Several months ago we bought a home in an equestrian community which has a community-owned barn w/24 stalls. The barn is run and "managed" by the homeowner's association. Everyone buys their own feed and cleans own stalls, etc.

I am having severe problems w/a few "experts" in the barn who are unfamiliar w/TWHs, but are very vocal to me and everyone in the barn that my horses are underweight and malnourished. They have even gone as far as feeding double their usual feed at one time (of a very rich alfalfa--no longer feeding alfalfa) which led to a severe colic and another one that I caught in time. My vet has assured me that my horses are healthy, and one is even slightly fat. (They tell me my vet is wrong and I need a new vet) I've posted info about TWHs, the statement from my vet, pics from nutrition books of body condition. (It is a very overweight barn).

The barn/community has a very bad reputation within the larger equestrian city. The "experts" are continually barking out orders and criticism of what I do. As my situation has become known to the other boarders, many have shared their stories w/me, and even though I am glad to know I am not the only victim, I realize that these people are unbelievably mean and ruthless. I highly suspect that the worst one turned off one of my waterers recently--NOT to harm the horse, but to come in later to "save the day" which she announced very loudly several times to the neighborhood.

I have boarded at other stables and realize that all have their problem people and issues. This situation is far worse than any other I have been in or heard of. It is complicated by the fact that we bought into the community for the equestrian facilities and to be near our horses without paying the exorbitant prices for our own horse property in S. CA.

My immediate concern is how this situation may be affecting my horses. We've always been very comfortable and trusting. I notice now that when I go to the barn As I am trying to "get over it" I would appreciate any advice on how to best handle the horses. I can board them elsewhere, although that would be an additional cost since we already "own" 2 stalls. I don't want to let my "pride" get in the way of the best thing for the horses in the long run. They haven't displayed any signs of problems at this point.

If you don't post this but have any words of wisdom for me, I would greatly appreciate any feedback.

Thanks. Barb


Hi Barb! First, I'm sorry for your troubles - you're right, there is always going to be something about every boarding situation that is less than perfect, but in this situation, there seem to be too many things going wrong. I suspect that you now wish that you had been one of the families who investigated the barn and withdrew their offers before buying into that community.

The care of the horses must be your first and most important consideration. Proper feed, water, and turnout are the most basic essentials of that care. If your horses aren't getting what they need, you should probably take them elsewhere IF there is simply no way to convince the barn managers to run the barn properly. You sound like a straightforward, direct person who would have tried the direct approach several times before becoming so unhappy and desperate, so I'm going to assume that there's not any way to change the current situation for the better.

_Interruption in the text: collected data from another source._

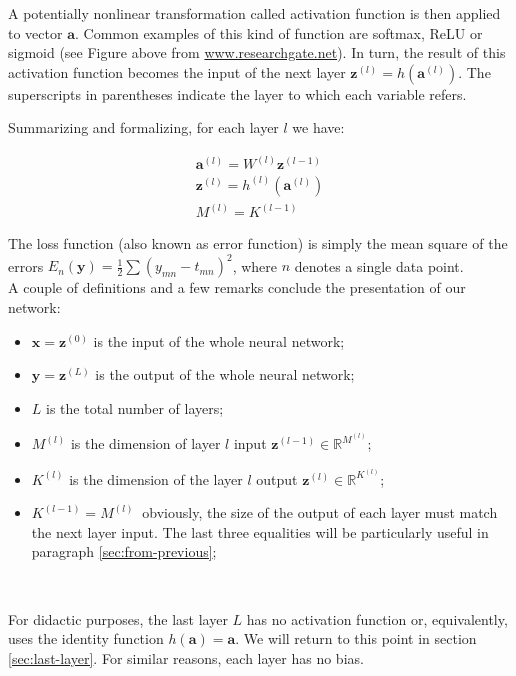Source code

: \documentclass{article}
\begin{document}
A potentially nonlinear transformation called activation function is then applied to vector $\displaystyle \mathbf{a}$. Common examples of this kind of function are softmax, ReLU or sigmoid (see Figure above from \url{www.researchgate.net}). In turn, the result of this activation function becomes the input of the next layer $\displaystyle \mathbf{z}^{( l)} =h(\mathbf{a}^{( l)})$. The superscripts in parentheses indicate the layer to which each variable refers.

Summarizing and formalizing, for each layer $\displaystyle l$ we have:

\begin{gather*}
\mathbf{a}^{( l)} =W^{( l)}\mathbf{z}^{( l-1)}\\
\mathbf{z}^{( l)} =h^{( l)}\left(\mathbf{a}^{( l)}\right)\\
M^{( l)}=K^{( l-1)} \
\end{gather*}

The loss function (also known as error function) is simply the mean square of the errors $E_{n}(\mathbf{y}) =\frac{1}{2}\sum ( y_{mn} -t_{mn})^{2}$, where $n$ denotes a single data point.   \\

A couple of definitions and a few remarks conclude the presentation of our network:
\begin{itemize}
    \item $\displaystyle \mathbf{x} =\mathbf{z}^{( 0)}$   is the input of the whole neural network;
    \item $\displaystyle \mathbf{y} =\mathbf{z}^{( L)}$  is the output of the whole neural network;
    \item $\displaystyle L$ is the total number of layers;
    \item $\displaystyle M^{( l)}$ is the dimension of layer $l$ input $\displaystyle \mathbf{z}^{( l-1)} \in \mathbb{R}^{M^{( l)}}$;
    \item $\displaystyle K^{( l)}$ is the dimension of the layer $l$ output $\displaystyle \mathbf{z}^{(l)} \in \mathbb{R}^{K^{( l)}}$;
    \item $ K^{( l-1)}=M^{(l)} \ $ obviously, the size of the output of each layer must match the next layer input. The last three equalities will be particularly useful in paragraph \ref{sec:from-previous};
\end{itemize}
\

\begin{tcolorbox}[colback=gray!10, colframe=gray!50, title=Note]
For didactic purposes, the last layer $L$ has no activation function or, equivalently, uses the identity function $h(\boldsymbol{a})=\boldsymbol{a}$. We will return to this point in section \ref{sec:last-layer}.
For similar reasons, each layer has no bias.
\end{tcolorbox}
\end{document}

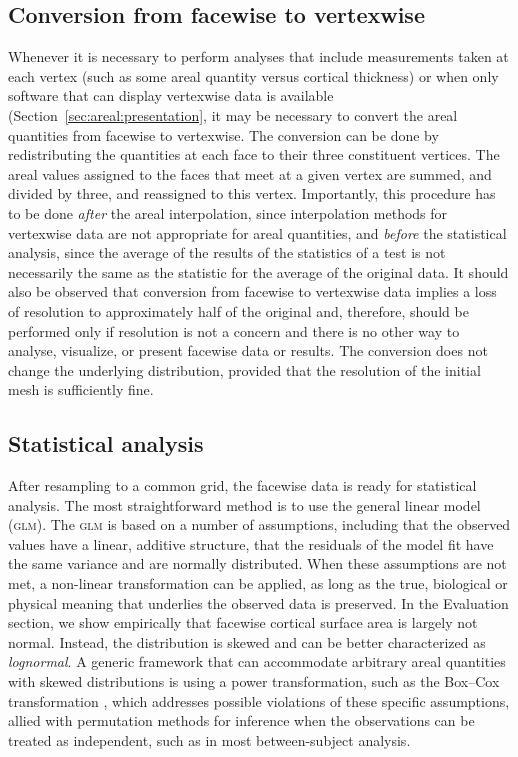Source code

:\subsection{Conversion from facewise to vertexwise}
\label{sec:areal:conversion}

Whenever it is necessary to perform analyses that include measurements taken at each vertex (such as some areal quantity versus cortical thickness) or when only software that can display vertexwise data is available (Section~\ref{sec:areal:presentation}, it may be necessary to convert the areal quantities from facewise to vertexwise. The conversion can be done by redistributing the quantities at each face to their three constituent vertices. The areal values assigned to the faces that meet at a given vertex are summed, and divided by three, and reassigned to this vertex. Importantly, this procedure has to be done \emph{after} the areal interpolation, since interpolation methods for vertexwise data are not appropriate for areal quantities, and \emph{before} the statistical analysis, since the average of the results of the statistics of a test is not necessarily the same as the statistic for the average of the original data. It should also be observed that conversion from facewise to vertexwise data implies a loss of resolution to approximately half of the original and, therefore, should be performed only if resolution is not a concern and there is no other way to analyse, visualize, or present facewise data or results. The conversion does not change the underlying distribution, provided that the resolution of the initial mesh is sufficiently fine.

\subsection{Statistical analysis}

After resampling to a common grid, the facewise data is ready for statistical analysis. The most straightforward method is to use the general linear model (\textsc{glm}). The \textsc{glm} is based on a number of assumptions, including that the observed values have a linear, additive structure, that the residuals of the model fit have the same variance and are normally distributed. When these assumptions are not met, a non-linear transformation can be applied, as long as the true, biological or physical meaning that underlies the observed data is preserved. In the Evaluation section, we show empirically that facewise cortical surface area is largely not normal. Instead, the distribution is skewed and can be better characterized as \emph{lognormal}. A generic framework that can accommodate arbitrary areal quantities with skewed distributions is using a power transformation, such as the Box--Cox transformation \citep{Box1964}, which addresses possible violations of these specific assumptions, allied with permutation methods for inference \citep[see also Chapter~\ref{sec:perm}]{Holmes1996, Nichols2003} when the observations can be treated as independent, such as in most between-subject analysis.

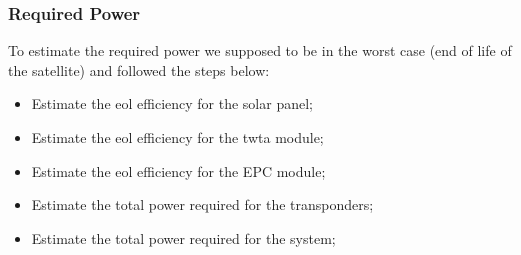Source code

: \subsubsection{Required Power}
	To estimate the required power we supposed to be in the worst case (end of life of the satellite) and followed the steps below:
\begin{itemize}
\item Estimate the \gls{eol} efficiency for the solar panel;
\item Estimate the \gls{eol} efficiency for the \gls{twta} module;
\item Estimate the \gls{eol} efficiency for the EPC module;
\item Estimate the total power required for the transponders;
\item Estimate the total power required for the system;
\end{itemize}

Your account of the two colic episodes is worrisome. Doubling the amount of alfalfa shouldn't result in colic, it should just create a happy and somewhat fatter horse. It's extremely unusual for hay of any kind to provoke a colic, and it's unusual for horses to colic if they are getting adequate exercise, turnout, and water. For healthy mature horses that haven't had a history of colic, two colic episodes in ten years would be too many - two in a few months' time indicates that there is a management problem somewhere.

The second most important consideration is your own sanity. As you say, it will add to your expense if you have to take the horses elsewhere, but I think it will be worth the money if you can find somewhere you can relax and enjoy your horses. If you have to force yourself to go to the barn, and feel tense and sick while you're there, if you are scheduling your life around the "need" to go only when "those people" are elsewhere, then you are under far too much stress to enjoy your time with your horses. This sort of stress doesn't begin when you arrive at the barn and dissipate on your way home - it's with you all the time, and that's not good for the other parts of your life. Since the problem is not with the horses nor with you, and isn't amenable to your management, you'd better do whatever you can to change the horses' environment.

Having your own horse property will probably work out best for you in the long run, but while you're waiting for the right one to appear, by all means move your horses to a happier place, even if it's a field and a shed many miles from your home. (In fact, a field and shed would probably make your horses happier than just about anything else you could find for them!) Otherwise, if your stress level continues to rise along with your concern for your horses and the overall unpleasantness at the barn, you'll be tempted to grab the first halfway acceptable horse property that comes on the market, and that's not a good way to find a new home.

If you decide that you can bear to keep the horses where they are until you've found somewhere else to live, and you find a way to deal with the personal stress, it really doesn't sound as though the HORSES are going to suffer. They may be too fat for the next six or nine months, but as long as their water and turnout needs are being met, a little extra weight is something you'll be able to take off them later when you are managing them at home.

It must be heart-breaking for you to be experiencing this just when you thought you'd found your dream home and the ideal compromise between boarding and keeping the horses at home. Good luck - and I hope that your next move will truly be your last and best!